Goal of the exercise >>
List every line of the items below that contains the string "your". Uppercase and lowercase letters count as different.

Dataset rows
"""

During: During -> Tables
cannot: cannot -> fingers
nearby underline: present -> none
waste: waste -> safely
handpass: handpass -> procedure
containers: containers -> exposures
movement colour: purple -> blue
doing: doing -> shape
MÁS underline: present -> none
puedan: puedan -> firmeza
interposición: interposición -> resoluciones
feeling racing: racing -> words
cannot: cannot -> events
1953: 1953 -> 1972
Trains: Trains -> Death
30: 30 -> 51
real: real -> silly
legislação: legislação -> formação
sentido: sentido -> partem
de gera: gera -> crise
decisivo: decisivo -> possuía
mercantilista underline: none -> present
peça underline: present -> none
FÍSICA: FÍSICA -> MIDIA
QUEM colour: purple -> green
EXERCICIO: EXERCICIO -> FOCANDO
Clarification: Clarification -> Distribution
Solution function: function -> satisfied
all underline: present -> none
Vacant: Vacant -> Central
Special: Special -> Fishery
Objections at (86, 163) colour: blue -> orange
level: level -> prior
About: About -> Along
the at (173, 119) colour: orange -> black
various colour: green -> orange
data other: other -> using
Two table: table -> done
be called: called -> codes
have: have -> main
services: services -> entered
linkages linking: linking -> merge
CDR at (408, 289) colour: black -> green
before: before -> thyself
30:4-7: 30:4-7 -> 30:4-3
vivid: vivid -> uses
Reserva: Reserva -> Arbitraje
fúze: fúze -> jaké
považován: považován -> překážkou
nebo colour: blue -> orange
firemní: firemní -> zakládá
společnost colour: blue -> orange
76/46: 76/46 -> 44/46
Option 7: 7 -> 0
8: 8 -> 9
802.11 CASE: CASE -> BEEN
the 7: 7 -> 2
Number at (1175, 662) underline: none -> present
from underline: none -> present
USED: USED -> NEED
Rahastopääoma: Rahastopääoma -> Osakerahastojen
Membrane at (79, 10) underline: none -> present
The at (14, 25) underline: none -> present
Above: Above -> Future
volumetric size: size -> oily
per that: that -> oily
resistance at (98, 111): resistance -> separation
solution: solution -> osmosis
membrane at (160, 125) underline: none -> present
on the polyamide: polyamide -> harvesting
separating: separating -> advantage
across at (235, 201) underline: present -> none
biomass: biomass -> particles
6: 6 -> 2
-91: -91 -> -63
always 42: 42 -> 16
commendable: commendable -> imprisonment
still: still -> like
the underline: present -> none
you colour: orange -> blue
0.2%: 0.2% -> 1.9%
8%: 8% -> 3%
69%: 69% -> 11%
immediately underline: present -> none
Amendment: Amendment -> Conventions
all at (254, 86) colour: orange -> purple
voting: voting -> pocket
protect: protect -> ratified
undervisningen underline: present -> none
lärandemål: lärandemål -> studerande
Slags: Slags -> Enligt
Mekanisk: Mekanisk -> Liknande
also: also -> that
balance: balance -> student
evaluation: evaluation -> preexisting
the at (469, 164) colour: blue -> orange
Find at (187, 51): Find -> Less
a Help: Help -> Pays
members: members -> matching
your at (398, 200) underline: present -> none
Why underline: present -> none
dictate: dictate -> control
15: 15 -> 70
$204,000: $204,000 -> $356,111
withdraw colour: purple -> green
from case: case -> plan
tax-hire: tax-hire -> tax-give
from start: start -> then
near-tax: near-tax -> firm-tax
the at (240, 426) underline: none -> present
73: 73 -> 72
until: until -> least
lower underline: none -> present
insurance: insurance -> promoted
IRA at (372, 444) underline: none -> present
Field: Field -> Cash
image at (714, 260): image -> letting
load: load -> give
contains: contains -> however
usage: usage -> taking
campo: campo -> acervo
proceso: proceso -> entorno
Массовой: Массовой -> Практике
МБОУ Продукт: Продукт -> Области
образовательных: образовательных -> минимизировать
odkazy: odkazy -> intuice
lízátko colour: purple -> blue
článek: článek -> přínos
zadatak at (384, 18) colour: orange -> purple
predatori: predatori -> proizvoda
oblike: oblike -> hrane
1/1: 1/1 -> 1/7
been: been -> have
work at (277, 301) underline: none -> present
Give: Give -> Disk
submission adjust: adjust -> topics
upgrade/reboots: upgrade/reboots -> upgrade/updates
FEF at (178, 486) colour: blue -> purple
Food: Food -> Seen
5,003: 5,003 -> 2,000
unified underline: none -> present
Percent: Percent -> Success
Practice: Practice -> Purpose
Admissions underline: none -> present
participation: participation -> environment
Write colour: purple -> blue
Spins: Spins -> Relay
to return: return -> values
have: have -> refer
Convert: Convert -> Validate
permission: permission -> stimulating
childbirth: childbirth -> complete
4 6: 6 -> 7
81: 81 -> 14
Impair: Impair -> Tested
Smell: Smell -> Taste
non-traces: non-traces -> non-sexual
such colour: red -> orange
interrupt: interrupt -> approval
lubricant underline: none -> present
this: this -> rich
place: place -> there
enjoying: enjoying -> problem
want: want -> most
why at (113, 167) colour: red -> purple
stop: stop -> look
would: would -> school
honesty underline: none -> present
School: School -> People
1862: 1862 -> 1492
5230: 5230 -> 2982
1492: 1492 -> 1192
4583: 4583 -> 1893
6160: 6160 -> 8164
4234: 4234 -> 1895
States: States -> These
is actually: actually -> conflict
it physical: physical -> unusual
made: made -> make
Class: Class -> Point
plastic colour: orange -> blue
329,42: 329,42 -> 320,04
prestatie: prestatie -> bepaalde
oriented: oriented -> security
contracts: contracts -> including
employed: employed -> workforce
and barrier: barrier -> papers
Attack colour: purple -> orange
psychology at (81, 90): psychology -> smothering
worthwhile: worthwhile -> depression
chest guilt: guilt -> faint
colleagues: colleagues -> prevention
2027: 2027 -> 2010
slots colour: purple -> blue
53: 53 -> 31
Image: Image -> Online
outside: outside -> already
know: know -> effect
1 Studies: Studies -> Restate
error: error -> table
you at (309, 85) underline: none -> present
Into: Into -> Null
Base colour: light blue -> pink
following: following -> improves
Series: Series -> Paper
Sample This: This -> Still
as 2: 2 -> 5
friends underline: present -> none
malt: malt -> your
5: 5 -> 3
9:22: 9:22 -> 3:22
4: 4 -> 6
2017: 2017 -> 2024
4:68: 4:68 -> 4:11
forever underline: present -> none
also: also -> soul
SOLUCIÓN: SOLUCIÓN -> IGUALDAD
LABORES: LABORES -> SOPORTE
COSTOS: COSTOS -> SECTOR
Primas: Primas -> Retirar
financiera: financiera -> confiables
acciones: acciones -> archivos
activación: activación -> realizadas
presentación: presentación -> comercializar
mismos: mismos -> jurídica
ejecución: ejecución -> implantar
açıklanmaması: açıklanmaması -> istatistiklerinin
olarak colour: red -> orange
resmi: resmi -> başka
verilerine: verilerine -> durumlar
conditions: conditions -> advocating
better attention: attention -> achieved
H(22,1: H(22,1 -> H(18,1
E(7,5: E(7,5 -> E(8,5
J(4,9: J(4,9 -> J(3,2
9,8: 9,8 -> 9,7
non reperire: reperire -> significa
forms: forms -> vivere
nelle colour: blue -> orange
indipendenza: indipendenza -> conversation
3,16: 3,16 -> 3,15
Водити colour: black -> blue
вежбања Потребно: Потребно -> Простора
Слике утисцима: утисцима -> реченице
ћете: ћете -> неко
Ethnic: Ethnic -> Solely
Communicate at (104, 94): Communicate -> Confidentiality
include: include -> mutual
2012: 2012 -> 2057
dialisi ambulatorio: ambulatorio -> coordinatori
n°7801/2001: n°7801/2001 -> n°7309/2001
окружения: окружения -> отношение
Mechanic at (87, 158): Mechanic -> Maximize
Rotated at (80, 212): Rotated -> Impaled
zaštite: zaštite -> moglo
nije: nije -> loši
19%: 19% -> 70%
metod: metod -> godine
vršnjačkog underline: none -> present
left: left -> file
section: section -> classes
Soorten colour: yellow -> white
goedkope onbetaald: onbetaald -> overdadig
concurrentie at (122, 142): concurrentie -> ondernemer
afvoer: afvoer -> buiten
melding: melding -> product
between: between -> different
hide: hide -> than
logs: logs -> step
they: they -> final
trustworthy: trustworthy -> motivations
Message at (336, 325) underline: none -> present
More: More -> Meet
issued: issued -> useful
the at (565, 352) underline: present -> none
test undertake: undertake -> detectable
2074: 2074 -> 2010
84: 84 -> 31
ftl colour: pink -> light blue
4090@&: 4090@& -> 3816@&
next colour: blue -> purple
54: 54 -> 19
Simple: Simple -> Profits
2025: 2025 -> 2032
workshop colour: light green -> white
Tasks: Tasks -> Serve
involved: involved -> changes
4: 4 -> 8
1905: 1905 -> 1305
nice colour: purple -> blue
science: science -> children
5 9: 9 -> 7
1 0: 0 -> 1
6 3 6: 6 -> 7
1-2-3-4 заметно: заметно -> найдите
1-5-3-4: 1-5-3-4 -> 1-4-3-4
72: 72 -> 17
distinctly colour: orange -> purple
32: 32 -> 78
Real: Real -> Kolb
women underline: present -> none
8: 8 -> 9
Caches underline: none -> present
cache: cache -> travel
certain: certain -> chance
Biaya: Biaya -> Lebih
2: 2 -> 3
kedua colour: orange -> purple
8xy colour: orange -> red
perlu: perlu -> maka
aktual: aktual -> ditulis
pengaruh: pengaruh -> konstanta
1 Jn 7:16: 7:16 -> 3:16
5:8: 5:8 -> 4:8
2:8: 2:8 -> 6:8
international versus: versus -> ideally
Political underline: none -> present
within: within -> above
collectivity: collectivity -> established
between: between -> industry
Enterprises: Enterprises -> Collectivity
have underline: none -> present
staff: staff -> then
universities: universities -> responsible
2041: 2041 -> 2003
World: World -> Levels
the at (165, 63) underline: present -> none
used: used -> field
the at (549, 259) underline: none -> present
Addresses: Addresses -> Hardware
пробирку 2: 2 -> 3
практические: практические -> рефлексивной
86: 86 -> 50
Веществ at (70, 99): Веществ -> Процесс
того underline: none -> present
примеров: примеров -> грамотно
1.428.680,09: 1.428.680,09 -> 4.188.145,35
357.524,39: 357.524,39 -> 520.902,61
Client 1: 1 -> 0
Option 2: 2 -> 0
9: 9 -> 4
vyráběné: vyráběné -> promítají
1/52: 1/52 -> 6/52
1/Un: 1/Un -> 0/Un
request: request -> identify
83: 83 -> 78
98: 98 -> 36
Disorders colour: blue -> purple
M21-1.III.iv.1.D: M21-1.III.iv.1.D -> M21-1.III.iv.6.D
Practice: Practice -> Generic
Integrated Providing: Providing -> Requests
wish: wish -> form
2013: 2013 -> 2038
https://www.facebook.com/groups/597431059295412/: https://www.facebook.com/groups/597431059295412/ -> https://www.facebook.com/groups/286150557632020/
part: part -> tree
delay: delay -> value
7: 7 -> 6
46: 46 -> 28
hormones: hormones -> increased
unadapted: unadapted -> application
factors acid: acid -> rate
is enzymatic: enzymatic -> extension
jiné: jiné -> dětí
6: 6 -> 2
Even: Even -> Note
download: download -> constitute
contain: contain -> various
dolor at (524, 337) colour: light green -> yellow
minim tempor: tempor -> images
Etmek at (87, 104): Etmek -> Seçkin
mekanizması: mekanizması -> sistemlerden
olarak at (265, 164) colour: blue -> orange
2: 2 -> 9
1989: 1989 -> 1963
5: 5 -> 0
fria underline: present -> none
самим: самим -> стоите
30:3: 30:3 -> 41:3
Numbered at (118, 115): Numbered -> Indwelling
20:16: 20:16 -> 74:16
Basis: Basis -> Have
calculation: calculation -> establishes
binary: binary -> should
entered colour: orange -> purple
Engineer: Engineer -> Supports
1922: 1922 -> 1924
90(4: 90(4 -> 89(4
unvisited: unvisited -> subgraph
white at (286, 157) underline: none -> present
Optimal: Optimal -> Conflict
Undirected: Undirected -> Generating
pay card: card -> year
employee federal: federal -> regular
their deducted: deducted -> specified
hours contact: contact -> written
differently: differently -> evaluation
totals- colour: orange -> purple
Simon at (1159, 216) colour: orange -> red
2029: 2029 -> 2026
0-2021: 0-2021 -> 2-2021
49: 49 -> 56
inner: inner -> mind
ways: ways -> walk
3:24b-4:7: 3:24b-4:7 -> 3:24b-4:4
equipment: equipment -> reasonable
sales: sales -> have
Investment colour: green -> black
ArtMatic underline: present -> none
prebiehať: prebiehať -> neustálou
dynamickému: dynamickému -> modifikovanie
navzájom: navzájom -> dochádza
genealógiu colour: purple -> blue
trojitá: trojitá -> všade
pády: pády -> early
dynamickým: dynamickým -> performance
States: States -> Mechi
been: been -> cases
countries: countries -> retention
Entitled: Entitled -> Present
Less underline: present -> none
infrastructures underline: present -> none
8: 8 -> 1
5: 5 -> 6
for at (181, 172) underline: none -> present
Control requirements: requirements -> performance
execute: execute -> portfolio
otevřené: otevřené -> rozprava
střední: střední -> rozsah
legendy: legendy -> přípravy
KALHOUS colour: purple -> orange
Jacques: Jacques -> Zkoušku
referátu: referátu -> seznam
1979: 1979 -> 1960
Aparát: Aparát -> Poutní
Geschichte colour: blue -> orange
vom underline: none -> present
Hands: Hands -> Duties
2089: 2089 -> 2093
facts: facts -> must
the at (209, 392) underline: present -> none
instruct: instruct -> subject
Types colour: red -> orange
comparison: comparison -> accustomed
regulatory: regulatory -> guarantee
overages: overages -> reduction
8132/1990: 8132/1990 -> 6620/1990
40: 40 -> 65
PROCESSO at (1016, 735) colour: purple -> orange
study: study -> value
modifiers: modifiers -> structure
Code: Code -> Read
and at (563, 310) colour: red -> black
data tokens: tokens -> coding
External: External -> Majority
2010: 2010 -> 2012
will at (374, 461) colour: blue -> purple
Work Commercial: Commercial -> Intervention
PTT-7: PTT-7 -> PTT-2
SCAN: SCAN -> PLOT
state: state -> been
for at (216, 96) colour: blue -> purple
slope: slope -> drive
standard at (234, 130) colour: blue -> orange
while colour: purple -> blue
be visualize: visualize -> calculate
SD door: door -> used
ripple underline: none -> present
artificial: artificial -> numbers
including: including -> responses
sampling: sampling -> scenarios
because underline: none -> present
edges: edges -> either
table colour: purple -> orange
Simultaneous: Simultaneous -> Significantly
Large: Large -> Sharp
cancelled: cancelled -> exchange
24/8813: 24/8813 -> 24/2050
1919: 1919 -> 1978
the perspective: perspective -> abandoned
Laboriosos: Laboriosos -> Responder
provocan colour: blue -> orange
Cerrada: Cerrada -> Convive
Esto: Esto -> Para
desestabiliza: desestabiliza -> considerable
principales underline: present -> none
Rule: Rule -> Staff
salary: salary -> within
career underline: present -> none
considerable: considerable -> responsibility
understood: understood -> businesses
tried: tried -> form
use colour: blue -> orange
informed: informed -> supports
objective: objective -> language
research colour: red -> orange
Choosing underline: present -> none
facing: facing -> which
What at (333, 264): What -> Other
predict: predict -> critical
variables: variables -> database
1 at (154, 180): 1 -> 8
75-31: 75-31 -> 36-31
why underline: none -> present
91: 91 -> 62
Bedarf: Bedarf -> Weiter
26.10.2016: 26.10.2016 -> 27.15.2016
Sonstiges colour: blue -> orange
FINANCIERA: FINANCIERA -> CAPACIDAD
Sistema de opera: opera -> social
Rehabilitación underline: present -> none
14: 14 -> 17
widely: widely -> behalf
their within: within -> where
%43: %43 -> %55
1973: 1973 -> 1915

"""

Exercise response >>
your at (398, 200) underline: present -> none
malt: malt -> your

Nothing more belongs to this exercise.